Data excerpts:
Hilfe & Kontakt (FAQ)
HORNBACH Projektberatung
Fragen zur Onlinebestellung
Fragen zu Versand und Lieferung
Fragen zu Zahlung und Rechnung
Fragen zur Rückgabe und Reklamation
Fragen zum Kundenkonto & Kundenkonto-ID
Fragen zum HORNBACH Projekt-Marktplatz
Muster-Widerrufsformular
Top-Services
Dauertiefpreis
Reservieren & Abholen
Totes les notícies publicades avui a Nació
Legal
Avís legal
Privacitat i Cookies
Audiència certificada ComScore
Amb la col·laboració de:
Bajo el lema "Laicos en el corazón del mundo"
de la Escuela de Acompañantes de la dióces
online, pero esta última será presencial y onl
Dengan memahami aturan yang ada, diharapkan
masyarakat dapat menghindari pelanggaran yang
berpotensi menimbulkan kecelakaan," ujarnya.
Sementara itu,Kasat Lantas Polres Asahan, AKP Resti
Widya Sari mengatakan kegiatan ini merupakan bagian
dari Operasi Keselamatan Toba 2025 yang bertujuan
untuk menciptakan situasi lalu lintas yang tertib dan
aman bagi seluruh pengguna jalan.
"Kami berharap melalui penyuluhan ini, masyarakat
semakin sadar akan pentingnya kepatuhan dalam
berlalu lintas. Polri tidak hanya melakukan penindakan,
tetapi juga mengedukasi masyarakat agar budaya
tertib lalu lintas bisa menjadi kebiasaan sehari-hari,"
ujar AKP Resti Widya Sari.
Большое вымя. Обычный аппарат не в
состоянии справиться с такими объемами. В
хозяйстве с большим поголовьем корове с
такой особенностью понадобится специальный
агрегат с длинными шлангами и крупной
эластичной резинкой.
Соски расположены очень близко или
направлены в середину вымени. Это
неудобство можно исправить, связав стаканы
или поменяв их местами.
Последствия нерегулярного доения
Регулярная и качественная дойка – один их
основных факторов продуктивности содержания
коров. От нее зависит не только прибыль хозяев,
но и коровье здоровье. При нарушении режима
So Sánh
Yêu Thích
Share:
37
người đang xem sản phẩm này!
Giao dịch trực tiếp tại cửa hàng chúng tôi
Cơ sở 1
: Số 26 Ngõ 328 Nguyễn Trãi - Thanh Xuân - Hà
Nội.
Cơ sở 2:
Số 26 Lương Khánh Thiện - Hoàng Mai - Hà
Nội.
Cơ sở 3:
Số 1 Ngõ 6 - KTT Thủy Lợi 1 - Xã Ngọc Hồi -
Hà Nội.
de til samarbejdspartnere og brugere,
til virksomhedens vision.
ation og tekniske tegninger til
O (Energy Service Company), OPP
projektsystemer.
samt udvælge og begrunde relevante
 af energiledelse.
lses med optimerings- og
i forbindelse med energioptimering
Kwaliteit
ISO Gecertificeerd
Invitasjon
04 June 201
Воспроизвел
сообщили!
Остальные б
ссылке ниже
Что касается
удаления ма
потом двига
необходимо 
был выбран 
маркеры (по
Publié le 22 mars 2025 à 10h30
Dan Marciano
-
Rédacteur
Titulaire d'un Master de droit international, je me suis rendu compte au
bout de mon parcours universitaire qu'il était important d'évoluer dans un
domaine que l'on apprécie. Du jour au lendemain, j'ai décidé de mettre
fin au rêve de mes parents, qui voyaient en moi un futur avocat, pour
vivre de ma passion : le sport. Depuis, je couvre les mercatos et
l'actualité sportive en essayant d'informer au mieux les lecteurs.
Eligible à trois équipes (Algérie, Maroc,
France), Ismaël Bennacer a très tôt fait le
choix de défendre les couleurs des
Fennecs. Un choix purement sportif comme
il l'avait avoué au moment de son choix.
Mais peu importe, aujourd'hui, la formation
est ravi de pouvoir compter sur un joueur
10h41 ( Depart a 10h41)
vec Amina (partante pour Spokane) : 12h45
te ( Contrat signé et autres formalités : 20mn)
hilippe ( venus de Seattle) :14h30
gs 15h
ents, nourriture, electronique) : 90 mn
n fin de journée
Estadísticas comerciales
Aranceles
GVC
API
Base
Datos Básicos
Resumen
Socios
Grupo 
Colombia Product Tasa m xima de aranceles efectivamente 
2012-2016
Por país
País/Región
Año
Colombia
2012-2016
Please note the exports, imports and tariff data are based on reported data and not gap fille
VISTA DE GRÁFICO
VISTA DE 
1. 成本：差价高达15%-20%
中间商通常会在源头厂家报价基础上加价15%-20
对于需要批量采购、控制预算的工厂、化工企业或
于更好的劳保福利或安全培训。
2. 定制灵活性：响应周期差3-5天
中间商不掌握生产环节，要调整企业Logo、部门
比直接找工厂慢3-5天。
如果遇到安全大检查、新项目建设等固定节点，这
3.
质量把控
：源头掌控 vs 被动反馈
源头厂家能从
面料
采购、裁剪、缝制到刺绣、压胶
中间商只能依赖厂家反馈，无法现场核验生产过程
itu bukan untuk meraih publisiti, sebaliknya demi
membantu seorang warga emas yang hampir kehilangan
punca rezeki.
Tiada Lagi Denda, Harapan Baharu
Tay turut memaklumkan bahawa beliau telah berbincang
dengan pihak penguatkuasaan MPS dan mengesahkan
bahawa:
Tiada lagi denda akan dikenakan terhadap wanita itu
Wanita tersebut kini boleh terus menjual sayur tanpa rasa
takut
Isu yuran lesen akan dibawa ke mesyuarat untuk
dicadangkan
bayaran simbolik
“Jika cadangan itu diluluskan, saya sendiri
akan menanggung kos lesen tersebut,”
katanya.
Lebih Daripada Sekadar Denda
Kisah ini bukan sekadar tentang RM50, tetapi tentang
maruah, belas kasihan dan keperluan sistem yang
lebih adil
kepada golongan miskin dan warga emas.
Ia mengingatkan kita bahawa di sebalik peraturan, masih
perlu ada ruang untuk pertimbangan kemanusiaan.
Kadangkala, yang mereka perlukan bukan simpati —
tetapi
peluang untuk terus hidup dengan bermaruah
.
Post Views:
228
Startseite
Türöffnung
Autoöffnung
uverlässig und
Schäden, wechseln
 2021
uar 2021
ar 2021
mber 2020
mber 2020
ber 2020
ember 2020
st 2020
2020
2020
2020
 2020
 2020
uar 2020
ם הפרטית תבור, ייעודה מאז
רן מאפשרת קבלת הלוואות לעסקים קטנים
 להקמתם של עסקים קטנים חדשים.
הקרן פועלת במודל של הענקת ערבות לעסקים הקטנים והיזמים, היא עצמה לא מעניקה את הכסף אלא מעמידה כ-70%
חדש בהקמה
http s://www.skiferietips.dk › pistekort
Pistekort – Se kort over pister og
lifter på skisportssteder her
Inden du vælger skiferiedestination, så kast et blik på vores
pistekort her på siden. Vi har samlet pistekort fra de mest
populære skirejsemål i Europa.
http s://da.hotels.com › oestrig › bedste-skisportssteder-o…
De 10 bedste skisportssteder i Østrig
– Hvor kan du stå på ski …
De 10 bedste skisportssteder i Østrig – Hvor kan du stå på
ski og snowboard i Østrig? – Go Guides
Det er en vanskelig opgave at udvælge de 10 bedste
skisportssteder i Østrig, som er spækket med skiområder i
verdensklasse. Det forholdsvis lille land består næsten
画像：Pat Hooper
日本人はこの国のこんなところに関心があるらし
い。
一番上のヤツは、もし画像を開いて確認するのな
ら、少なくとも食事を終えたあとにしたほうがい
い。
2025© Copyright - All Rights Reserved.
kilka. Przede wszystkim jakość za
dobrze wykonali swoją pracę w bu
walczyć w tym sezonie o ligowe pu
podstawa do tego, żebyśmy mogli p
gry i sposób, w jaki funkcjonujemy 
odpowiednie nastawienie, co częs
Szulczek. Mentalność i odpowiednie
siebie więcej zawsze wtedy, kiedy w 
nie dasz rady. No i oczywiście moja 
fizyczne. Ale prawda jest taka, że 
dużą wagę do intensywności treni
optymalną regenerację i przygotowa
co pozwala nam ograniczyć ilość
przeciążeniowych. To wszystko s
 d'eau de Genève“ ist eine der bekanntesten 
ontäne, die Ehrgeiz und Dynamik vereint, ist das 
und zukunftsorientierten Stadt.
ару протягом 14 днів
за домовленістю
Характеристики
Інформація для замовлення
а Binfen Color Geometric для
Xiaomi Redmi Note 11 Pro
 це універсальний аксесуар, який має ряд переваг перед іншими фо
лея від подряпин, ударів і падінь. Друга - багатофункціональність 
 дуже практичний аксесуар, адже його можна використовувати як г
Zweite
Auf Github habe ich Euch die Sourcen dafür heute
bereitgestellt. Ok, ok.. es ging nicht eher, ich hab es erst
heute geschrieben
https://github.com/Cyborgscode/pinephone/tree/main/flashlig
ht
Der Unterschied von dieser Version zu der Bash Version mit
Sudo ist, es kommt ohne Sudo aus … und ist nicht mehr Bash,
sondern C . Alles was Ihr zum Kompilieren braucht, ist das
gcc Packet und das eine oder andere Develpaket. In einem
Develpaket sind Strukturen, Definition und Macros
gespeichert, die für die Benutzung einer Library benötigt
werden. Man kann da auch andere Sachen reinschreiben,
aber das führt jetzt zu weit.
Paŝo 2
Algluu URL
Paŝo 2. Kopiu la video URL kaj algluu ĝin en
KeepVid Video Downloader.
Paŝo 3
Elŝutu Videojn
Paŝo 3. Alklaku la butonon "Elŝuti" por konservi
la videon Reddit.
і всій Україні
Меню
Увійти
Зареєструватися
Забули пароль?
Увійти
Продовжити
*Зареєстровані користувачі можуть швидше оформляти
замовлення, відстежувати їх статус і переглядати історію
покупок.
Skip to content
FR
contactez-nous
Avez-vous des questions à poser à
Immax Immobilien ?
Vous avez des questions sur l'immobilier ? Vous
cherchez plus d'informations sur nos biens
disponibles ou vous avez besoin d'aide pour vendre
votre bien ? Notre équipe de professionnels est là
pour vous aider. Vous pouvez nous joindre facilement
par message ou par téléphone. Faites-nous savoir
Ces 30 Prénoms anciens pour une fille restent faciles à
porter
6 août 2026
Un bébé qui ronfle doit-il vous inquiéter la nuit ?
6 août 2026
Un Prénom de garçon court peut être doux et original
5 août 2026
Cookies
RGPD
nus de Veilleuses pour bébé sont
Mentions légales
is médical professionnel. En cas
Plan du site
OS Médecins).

# Work request:
Reproduce the lines of the records without any change, from the first line through the line with "người đang xem sản phẩm này!".

# Task response:
Hilfe & Kontakt (FAQ)
HORNBACH Projektberatung
Fragen zur Onlinebestellung
Fragen zu Versand und Lieferung
Fragen zu Zahlung und Rechnung
Fragen zur Rückgabe und Reklamation
Fragen zum Kundenkonto & Kundenkonto-ID
Fragen zum HORNBACH Projekt-Marktplatz
Muster-Widerrufsformular
Top-Services
Dauertiefpreis
Reservieren & Abholen
Totes les notícies publicades avui a Nació
Legal
Avís legal
Privacitat i Cookies
Audiència certificada ComScore
Amb la col·laboració de:
Bajo el lema "Laicos en el corazón del mundo"
de la Escuela de Acompañantes de la dióces
online, pero esta última será presencial y onl
Dengan memahami aturan yang ada, diharapkan
masyarakat dapat menghindari pelanggaran yang
berpotensi menimbulkan kecelakaan," ujarnya.
Sementara itu,Kasat Lantas Polres Asahan, AKP Resti
Widya Sari mengatakan kegiatan ini merupakan bagian
dari Operasi Keselamatan Toba 2025 yang bertujuan
untuk menciptakan situasi lalu lintas yang tertib dan
aman bagi seluruh pengguna jalan.
"Kami berharap melalui penyuluhan ini, masyarakat
semakin sadar akan pentingnya kepatuhan dalam
berlalu lintas. Polri tidak hanya melakukan penindakan,
tetapi juga mengedukasi masyarakat agar budaya
tertib lalu lintas bisa menjadi kebiasaan sehari-hari,"
ujar AKP Resti Widya Sari.
Большое вымя. Обычный аппарат не в
состоянии справиться с такими объемами. В
хозяйстве с большим поголовьем корове с
такой особенностью понадобится специальный
агрегат с длинными шлангами и крупной
эластичной резинкой.
Соски расположены очень близко или
направлены в середину вымени. Это
неудобство можно исправить, связав стаканы
или поменяв их местами.
Последствия нерегулярного доения
Регулярная и качественная дойка – один их
основных факторов продуктивности содержания
коров. От нее зависит не только прибыль хозяев,
но и коровье здоровье. При нарушении режима
So Sánh
Yêu Thích
Share:
37
người đang xem sản phẩm này!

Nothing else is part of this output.